For each line below that includes the string "lines", show the whole line.
:: The input
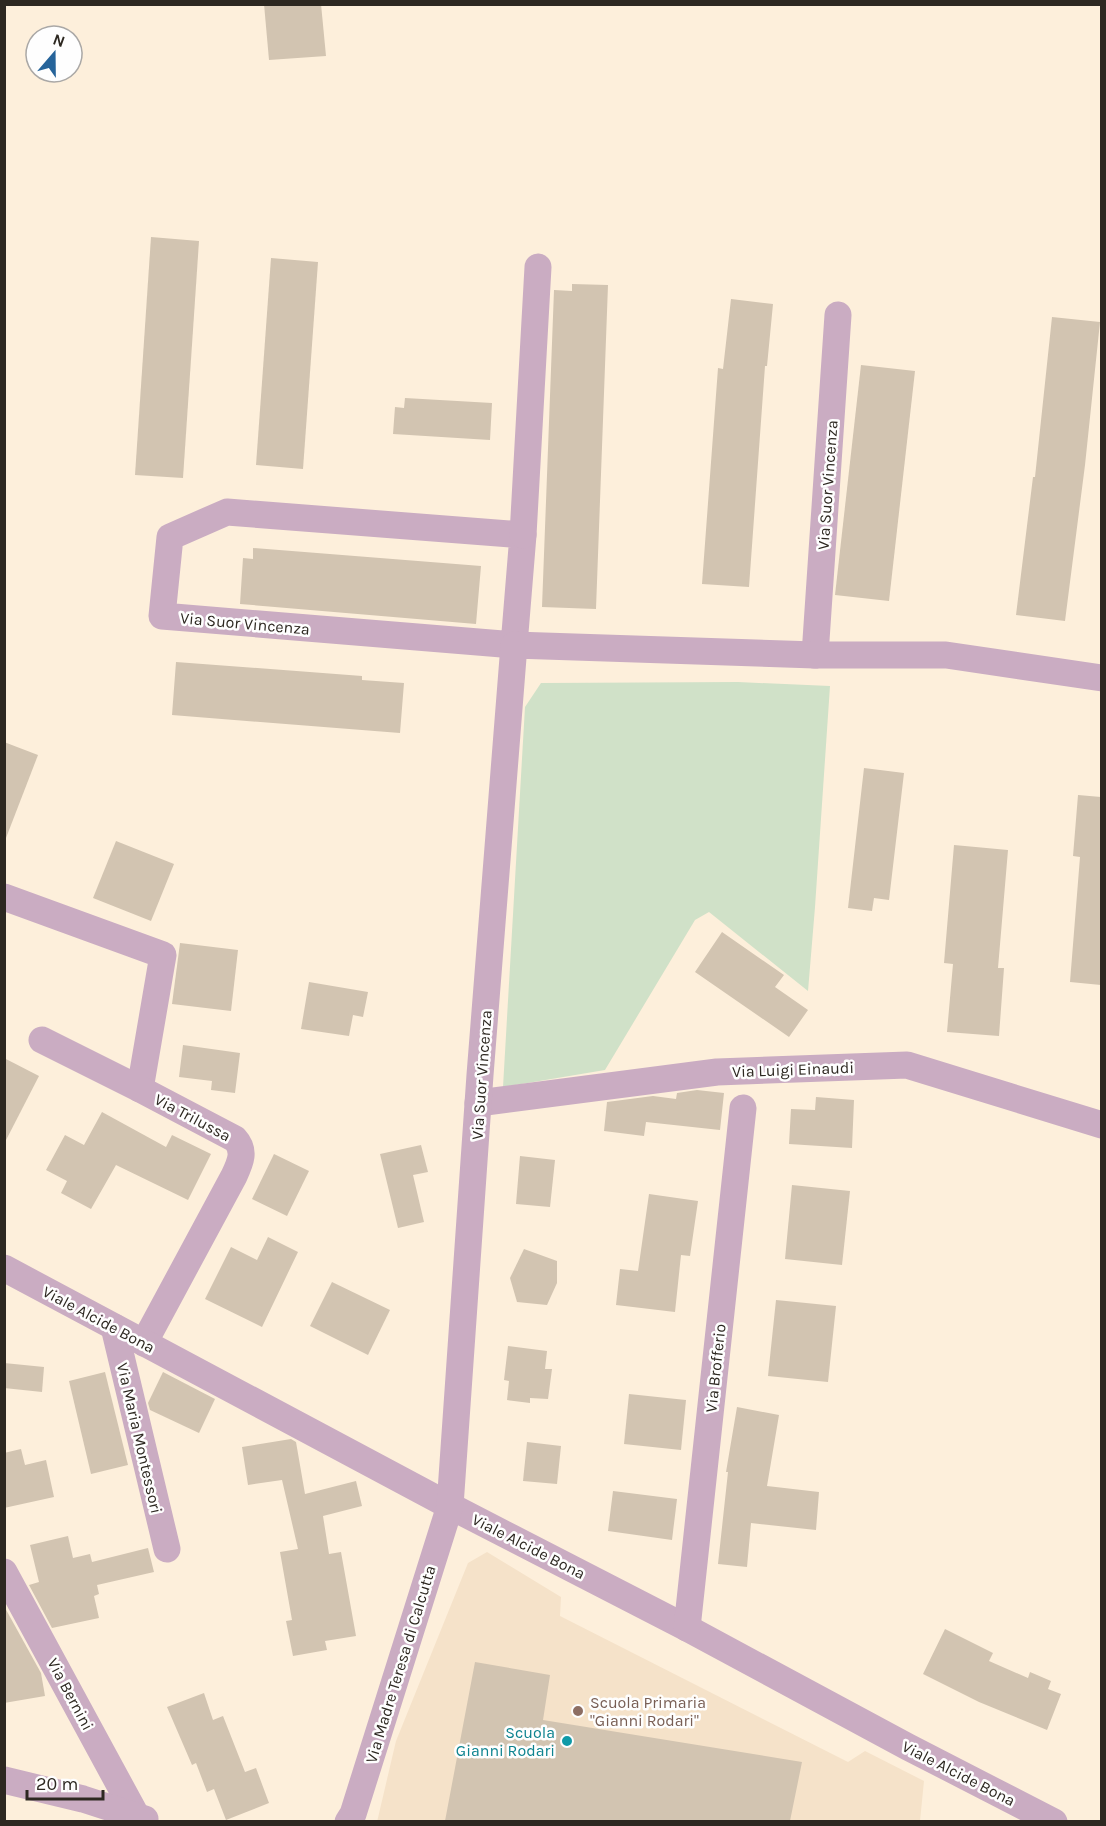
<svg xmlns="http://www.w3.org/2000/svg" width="1106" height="1826" font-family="Karla,sans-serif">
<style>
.built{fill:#f5e2c9}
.green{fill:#d0e1c8}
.building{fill:#d2c4b1}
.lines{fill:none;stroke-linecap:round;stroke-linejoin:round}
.minor{stroke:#caacc2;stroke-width:27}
.education-dot{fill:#8d6e63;stroke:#fefefe;stroke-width:2}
.culture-dot{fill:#0f9aa8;stroke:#fefefe;stroke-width:2}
.labels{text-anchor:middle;stroke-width:5;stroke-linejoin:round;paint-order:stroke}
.street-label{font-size:16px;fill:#2d2821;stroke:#fefefe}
.education-label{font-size:16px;fill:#785e54;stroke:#fefefe;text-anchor:start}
.culture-label{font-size:16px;fill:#0d838f;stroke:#fefefe;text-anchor:end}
</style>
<rect width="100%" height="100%" fill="#fdefdb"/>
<!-- built -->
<path class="built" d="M 487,1552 L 561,1597 L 560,1616 L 848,1762 L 865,1751 L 924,1781 L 920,1821 L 377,1822 L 396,1741 L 468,1563 Z"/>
<!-- green -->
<path class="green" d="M 738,682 L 830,686 L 815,907 L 808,991 L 709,912 L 695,920 L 605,1070 L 503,1087 L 525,707 L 541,683 Z"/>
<!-- building -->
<g class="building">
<path d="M 264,4 L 321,4 L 326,56 L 269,60 Z"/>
<path d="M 151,237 L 199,241 L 183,478 L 135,475 Z"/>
<path d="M 271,258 L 318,262 L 303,469 L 256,465 Z"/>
<path d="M 572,284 L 608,285 L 596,609 L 542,607 L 554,290 L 572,291 Z"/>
<path d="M 731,299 L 773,304 L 767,366 L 765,366 L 749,587 L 702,584 L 718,368 L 723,369 Z"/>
<path d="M 1052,317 L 1100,322 L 1085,465 L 1065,621 L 1016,615 L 1033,477 L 1035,477 Z"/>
<path d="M 861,365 L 915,371 L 889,601 L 835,595 Z"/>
<path d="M 405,398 L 492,403 L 490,440 L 393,434 L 395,407 L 404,408 Z"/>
<path d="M 253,548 L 481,566 L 476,624 L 240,604 L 243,558 L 253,559 Z"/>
<path d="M 176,662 L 362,676 L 362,680 L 404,683 L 400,733 L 172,715 Z"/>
<path d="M 4,742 L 38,755 L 6,838 L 4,838 Z"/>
<path d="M 864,768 L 904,773 L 889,900 L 874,898 L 872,911 L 848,908 Z"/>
<path d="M 1078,795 L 1101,797 L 1101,985 L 1070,982 L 1080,857 L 1073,856 Z"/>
<path d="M 116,841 L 174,864 L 151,921 L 93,898 Z"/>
<path d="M 954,845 L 1008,850 L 998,968 L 1004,968 L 999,1036 L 947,1032 L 953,964 L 944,963 Z"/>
<path d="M 722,932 L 784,975 L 775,987 L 808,1010 L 789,1037 L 695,972 Z"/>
<path d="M 180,943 L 238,950 L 231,1011 L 172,1004 Z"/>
<path d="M 309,982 L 368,992 L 363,1017 L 353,1015 L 349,1036 L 301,1029 Z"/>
<path d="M 183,1045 L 240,1053 L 235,1093 L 211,1090 L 212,1081 L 179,1077 Z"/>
<path d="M 4,1058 L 39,1076 L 4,1144 Z"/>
<path d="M 697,1090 L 724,1093 L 720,1130 L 646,1122 L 644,1136 L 604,1131 L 607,1102 L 653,1096 L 676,1099 L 677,1093 Z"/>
<path d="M 816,1097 L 854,1100 L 852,1148 L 789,1144 L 791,1109 L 815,1110 Z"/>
<path d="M 102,1112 L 166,1147 L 172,1135 L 211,1154 L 188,1200 L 116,1165 L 91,1209 L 61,1193 L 67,1181 L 46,1170 L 65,1135 L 84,1145 Z"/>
<path d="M 421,1145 L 428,1172 L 413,1175 L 424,1222 L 398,1228 L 380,1154 Z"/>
<path d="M 274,1154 L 309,1171 L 287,1216 L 252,1199 Z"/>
<path d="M 520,1156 L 555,1160 L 550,1207 L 516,1204 Z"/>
<path d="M 792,1185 L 850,1191 L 842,1265 L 785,1259 Z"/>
<path d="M 649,1194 L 698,1201 L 690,1256 L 681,1255 L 675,1312 L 616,1305 L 620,1269 L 638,1271 Z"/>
<path d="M 268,1237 L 298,1252 L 262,1327 L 205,1299 L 231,1247 L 257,1260 Z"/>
<path d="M 524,1249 L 557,1261 L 557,1283 L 547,1305 L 517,1302 L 510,1278 Z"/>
<path d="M 332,1282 L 390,1310 L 368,1355 L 310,1326 Z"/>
<path d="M 776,1300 L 836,1306 L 828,1382 L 768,1376 Z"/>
<path d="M 508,1346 L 547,1351 L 545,1369 L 552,1369 L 548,1399 L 530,1398 L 530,1403 L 507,1400 L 509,1381 L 504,1380 Z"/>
<path d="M 4,1363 L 44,1367 L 42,1392 L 4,1388 Z"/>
<path d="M 105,1372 L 128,1465 L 91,1474 L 69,1381 Z"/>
<path d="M 163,1372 L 215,1399 L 199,1433 L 150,1410 L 148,1403 Z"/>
<path d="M 629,1394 L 686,1400 L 681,1450 L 624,1444 Z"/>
<path d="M 737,1407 L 779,1415 L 767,1486 L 819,1492 L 816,1530 L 751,1523 L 747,1567 L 718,1564 L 728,1472 L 726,1472 Z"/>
<path d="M 291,1439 L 296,1442 L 305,1494 L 356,1481 L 362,1506 L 323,1516 L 329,1554 L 341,1552 L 356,1636 L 325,1641 L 327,1650 L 293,1656 L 286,1621 L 292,1620 L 280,1552 L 298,1549 L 282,1480 L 248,1485 L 242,1447 Z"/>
<path d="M 527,1442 L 561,1446 L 557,1484 L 523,1481 Z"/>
<path d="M 21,1449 L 25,1465 L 46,1460 L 54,1497 L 4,1508 L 4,1453 Z"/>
<path d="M 613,1491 L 677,1499 L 672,1540 L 608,1531 Z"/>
<path d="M 68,1536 L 73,1558 L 90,1554 L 92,1562 L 148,1548 L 154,1572 L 97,1585 L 99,1594 L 94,1596 L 99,1618 L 52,1628 L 29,1585 L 39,1582 L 30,1545 Z"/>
<path d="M 4,1606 L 41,1673 L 45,1696 L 4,1703 Z"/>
<path d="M 945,1629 L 993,1653 L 989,1661 L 1028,1678 L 1030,1672 L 1051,1681 L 1048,1689 L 1061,1694 L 1047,1730 L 979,1702 L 923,1674 Z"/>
<path d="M 475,1662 L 550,1675 L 543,1720 L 802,1762 L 790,1821 L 445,1821 Z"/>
<path d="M 204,1693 L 213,1720 L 223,1716 L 245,1772 L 256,1768 L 269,1803 L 226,1820 L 214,1789 L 207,1792 L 196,1763 L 192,1765 L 167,1707 Z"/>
</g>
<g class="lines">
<!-- minor -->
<g class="minor">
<path d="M 227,512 L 523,535 L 514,645 L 162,616 L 170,537 Z"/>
<path d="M 523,535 L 538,267"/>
<path d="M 815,655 L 838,315"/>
<path d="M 4,897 L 163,955 L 140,1089"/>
<path d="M 42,1040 L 140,1089 L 235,1139 C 246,1151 240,1163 234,1176 L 144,1343"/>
<path d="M 478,1103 L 717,1072 L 907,1065 L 1102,1125"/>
<path d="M 4,1268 L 450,1506 L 687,1628 L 908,1747 L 1054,1822"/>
<path d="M 114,1327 L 167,1549"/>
<path d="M 4,1572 L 137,1817"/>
<path d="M 687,1628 L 743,1108"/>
<path d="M 4,1780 L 83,1799 L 145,1819"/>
<path d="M 348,1822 L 353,1814 L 450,1506 L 480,1075 L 514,645 L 815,655 L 946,655 L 1102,678"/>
</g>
</g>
<!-- markers -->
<circle class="education-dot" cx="578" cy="1711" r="6"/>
<circle class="culture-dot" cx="567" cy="1741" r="6"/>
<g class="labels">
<!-- street labels -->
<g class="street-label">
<text transform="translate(827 485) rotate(-86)" y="6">Via Suor Vincenza</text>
<text transform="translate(245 623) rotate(5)" y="6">Via Suor Vincenza</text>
<text transform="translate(793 1069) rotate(-2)" y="6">Via Luigi Einaudi</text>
<text transform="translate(481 1075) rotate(-86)" y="6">Via Suor Vincenza</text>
<text transform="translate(193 1117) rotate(28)" y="6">Via Trilussa</text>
<text transform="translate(99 1319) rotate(28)" y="6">Viale Alcide Bona</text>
<text transform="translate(715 1368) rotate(-84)" y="6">Via Brofferio</text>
<text transform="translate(140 1438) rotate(77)" y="6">Via Maria Montessori</text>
<text transform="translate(529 1546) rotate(27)" y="6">Viale Alcide Bona</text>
<text transform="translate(400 1664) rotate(-73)" y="6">Via Madre Teresa di Calcutta</text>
<text transform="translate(71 1694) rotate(62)" y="6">Via Bernini</text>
<text transform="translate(959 1773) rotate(27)" y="6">Viale Alcide Bona</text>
</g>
<!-- education labels -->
<g class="education-label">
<text x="590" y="1708">Scuola Primaria<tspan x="590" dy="18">"Gianni Rodari"</tspan></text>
</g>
<!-- culture labels -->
<g class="culture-label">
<text x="555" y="1738">Scuola<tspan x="555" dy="18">Gianni Rodari</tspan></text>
</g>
</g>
<!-- border -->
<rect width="1106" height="1826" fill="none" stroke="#2d2821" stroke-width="12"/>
<!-- north arrow -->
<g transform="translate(54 54) rotate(20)"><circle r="28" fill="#fefefe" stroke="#aaa8a6" stroke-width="1.5"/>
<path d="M0-4.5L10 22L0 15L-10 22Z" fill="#26649a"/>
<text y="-9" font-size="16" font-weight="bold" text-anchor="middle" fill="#2d2821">N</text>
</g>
<!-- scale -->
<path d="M27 1790v9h76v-9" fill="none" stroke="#2d2821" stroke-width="3"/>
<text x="36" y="1790" font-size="18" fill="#2d2821" stroke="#fefefe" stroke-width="4.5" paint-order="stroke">20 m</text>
</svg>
::::
__Solution__:
.lines{fill:none;stroke-linecap:round;stroke-linejoin:round}
<g class="lines">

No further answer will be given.